▸ What you have to do: Collect every line in the records that contains the string "pushed", and copy each one out. Case counts.

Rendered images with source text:
Start of Block
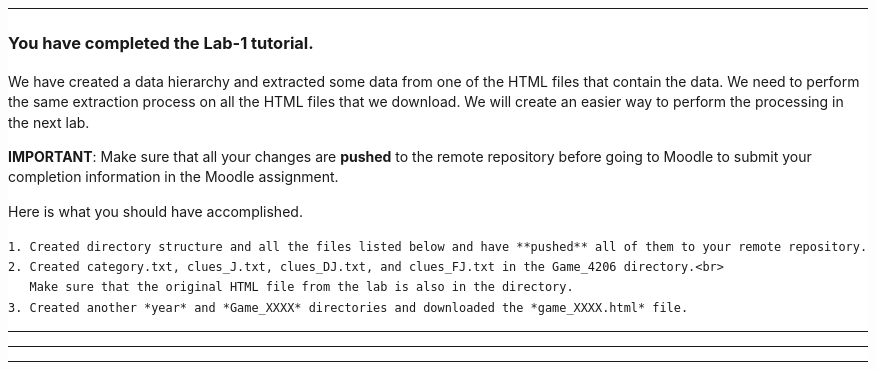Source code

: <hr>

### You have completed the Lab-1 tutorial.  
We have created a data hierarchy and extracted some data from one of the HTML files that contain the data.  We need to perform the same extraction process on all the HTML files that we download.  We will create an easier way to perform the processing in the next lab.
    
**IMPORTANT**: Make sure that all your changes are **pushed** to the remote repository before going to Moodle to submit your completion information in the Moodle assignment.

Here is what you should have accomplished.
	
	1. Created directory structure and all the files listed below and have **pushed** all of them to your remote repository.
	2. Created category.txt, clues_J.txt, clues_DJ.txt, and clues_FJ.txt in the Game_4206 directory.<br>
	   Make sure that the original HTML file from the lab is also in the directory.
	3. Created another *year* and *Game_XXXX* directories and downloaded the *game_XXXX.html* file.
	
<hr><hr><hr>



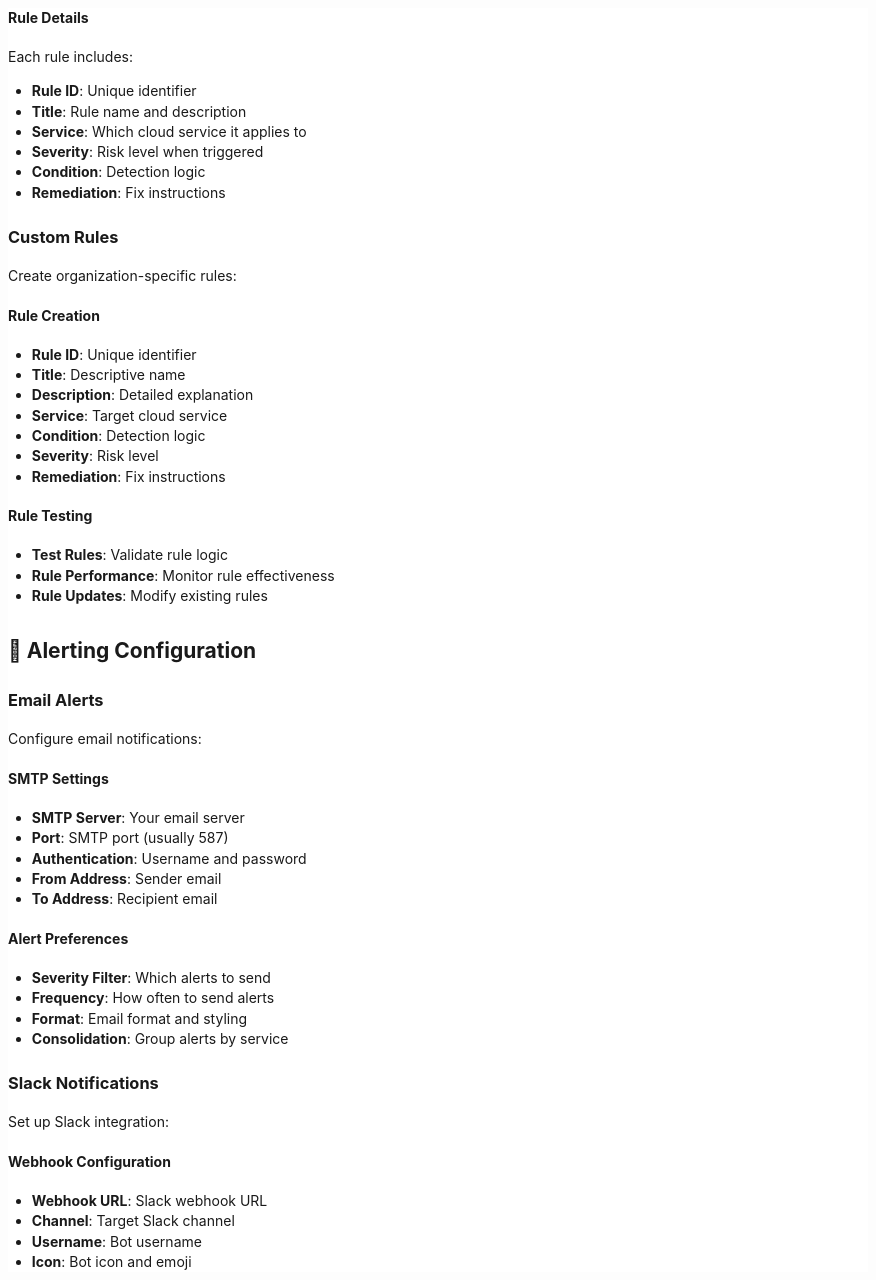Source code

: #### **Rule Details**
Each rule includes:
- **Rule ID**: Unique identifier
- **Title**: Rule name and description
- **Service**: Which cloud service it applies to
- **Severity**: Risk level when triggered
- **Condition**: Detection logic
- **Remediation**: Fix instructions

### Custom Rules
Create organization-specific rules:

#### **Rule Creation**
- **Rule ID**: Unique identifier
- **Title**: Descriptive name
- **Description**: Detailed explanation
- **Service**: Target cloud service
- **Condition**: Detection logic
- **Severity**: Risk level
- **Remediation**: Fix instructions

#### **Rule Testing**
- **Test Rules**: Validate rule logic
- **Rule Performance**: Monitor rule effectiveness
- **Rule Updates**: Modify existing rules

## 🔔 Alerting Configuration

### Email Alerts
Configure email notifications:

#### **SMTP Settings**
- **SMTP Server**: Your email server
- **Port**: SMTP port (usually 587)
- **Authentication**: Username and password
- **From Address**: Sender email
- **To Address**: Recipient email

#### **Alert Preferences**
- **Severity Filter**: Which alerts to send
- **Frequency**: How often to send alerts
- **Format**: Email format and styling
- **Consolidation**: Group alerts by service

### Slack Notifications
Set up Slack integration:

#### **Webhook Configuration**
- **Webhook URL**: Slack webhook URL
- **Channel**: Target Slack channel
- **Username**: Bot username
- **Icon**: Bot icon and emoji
End of Block
▸ Result of the exercise:
**IMPORTANT**: Make sure that all your changes are **pushed** to the remote repository before going to Moodle to submit your completion information in the Moodle assignment.
	1. Created directory structure and all the files listed below and have **pushed** all of them to your remote repository.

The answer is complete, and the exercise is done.